Investment|Personal Pensions

Patience & planning are key in uncertain markets

Volatility in the investment markets continued last Thursday (12 March, 2020) as global markets reacted to measures enacted by governments around the world in response to the impact of the Coronavirus outbreak.

In the UK, the FTSE 100 index fell 10.9% and in the US the Dow Jones Industrial Average index dropped 10% as the US instituted a ban on European travel and countries, including Ireland and France, shut down large public gatherings in an effort to delay the spread of the virus. These actions, coupled with further uncertainty of what we can expect to see in the coming weeks, means further volatility is to be expected as the pandemic evolves.

Across communities and countries, we see families, business and governments, all looking for the best way to prepare and protect themselves from the outbreak. In such times we all need to prioritise what matters most, and for many that includes making sure that they protect their hard-earned investments. This means it can be hard to sit back and observe the very real impact of the market volatility on your savings.

At these times, as we have seen during previous similar bouts of volatility during global events, one of the most important factors is to maintain a long-term view, rather than trying to compensate for short term losses.
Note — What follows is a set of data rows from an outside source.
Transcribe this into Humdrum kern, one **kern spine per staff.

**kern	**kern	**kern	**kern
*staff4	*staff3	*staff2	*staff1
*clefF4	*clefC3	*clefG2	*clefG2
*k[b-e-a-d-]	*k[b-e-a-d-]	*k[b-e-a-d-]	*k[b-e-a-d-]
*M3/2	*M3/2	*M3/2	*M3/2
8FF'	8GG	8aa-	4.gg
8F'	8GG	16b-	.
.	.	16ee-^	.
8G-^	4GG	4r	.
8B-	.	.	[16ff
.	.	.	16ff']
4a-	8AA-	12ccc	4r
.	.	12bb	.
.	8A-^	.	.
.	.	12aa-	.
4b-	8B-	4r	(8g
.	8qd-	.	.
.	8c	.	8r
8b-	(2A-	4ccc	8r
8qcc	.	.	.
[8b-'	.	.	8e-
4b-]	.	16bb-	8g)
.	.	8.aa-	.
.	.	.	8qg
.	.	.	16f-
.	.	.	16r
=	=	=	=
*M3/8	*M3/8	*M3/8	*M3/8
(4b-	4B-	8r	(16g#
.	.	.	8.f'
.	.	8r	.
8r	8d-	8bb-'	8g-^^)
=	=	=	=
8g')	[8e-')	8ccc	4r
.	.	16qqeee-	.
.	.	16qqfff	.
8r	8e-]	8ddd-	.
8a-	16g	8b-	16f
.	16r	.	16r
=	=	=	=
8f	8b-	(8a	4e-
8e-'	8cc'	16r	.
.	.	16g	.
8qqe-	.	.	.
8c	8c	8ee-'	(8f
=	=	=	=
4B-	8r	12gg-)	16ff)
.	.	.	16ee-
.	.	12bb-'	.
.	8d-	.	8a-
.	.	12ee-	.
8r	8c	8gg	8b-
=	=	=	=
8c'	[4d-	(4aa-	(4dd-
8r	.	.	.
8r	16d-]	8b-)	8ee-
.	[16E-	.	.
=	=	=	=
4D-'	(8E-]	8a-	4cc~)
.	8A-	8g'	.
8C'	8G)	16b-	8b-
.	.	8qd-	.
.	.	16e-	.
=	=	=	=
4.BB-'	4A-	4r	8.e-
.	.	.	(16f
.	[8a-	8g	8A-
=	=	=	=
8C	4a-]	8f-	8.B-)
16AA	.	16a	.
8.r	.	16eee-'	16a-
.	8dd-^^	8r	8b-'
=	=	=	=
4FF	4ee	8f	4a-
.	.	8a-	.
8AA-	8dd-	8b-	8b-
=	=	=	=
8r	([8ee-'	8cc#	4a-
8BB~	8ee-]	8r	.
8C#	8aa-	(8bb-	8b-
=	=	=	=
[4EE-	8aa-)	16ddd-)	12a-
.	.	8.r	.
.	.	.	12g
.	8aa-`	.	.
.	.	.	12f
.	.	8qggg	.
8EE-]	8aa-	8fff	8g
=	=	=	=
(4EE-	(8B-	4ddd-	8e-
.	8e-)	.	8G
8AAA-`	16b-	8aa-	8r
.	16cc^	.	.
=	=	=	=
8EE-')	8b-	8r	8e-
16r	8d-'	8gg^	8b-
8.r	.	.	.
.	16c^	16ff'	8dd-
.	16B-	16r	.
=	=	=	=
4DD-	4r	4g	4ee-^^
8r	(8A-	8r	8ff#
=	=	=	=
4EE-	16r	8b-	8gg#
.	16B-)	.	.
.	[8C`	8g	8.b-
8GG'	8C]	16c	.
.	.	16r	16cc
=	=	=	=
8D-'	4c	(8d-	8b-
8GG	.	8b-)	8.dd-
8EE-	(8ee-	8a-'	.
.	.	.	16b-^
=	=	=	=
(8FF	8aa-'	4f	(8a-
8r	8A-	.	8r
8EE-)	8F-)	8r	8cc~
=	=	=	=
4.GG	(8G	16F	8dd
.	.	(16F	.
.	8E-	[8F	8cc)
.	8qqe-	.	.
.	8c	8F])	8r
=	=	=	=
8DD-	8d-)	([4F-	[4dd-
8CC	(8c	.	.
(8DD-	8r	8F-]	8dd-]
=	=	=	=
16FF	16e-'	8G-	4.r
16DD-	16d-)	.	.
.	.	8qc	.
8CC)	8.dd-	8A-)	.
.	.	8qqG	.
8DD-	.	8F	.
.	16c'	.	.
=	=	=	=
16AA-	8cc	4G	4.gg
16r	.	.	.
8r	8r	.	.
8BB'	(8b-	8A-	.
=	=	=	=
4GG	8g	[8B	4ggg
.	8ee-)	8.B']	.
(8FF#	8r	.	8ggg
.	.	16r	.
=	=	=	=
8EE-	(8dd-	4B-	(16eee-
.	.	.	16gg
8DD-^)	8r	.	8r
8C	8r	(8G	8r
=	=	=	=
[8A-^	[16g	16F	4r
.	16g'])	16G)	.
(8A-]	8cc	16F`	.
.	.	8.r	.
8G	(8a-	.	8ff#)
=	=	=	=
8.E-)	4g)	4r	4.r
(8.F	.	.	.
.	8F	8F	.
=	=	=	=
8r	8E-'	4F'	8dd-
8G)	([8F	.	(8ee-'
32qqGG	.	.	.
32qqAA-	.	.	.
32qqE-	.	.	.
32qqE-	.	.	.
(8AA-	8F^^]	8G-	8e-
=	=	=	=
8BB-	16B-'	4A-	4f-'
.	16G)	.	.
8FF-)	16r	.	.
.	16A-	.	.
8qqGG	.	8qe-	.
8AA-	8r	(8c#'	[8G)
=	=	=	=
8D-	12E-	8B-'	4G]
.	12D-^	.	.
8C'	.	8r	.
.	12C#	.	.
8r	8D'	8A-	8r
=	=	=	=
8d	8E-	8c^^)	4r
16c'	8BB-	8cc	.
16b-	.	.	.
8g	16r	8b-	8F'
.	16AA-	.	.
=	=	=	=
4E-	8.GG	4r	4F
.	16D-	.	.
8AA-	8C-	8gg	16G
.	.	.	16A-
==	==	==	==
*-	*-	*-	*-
Three key principles that are worth remembering at times such as these are:

  1. Stick to your plan – the distraction of short-term market changes does not change the purpose of the long-term plan you originally made with your adviser. Making sudden changes without taking advice could cause longer-term implications, so always talk to your adviser in the first instance.
  2. Remember cash is not always king – While we all need some cash in case of an emergency, the temptation to move into lower risk investments, such as cash, may not be the answer. Remaining in a diversified investment solution, which helps spread risk across a range of investments, is important even during widespread volatility to help maintain capital growth, spread risk and position your investments for any subsequent market recovery.
  3. Stay invested – when markets are volatile, it is tempting to exit the market or switch to cash in an attempt to reduce further expected losses. However, timing these moves is inherently difficult for individual investors. As markets move up and down, being out of the market can actually cause further losses and missed opportunities for recovery.

The chart below illustrates how missing just a few of the best performing days in the global equity market can have a large impact on returns.

As an example, over the last 20 years, using an initial investment of £10,000, an investor who stayed in the markets throughout the period could have had a potential return that is nearly three times greater than that of an investor who missed the best 25 days of the market.

For further insight, read Investing through volatile times’ a guide for investors during turbulent markets. If you have any further questions about your investments, please do speak with your financial adviser who can provide further information regarding your portfolio.

Original article published by Quilter Investors in March 2020.

Past performance is not a guide to future performance and may not be repeated. Investment involves risk. The value of investments and the income from them may go down as well as up and investors may not get back the amount originally invested. Because of this, an investor is not certain to make a profit on an investment and may lose money. Exchange rates may cause the value of overseas investments to rise or fall.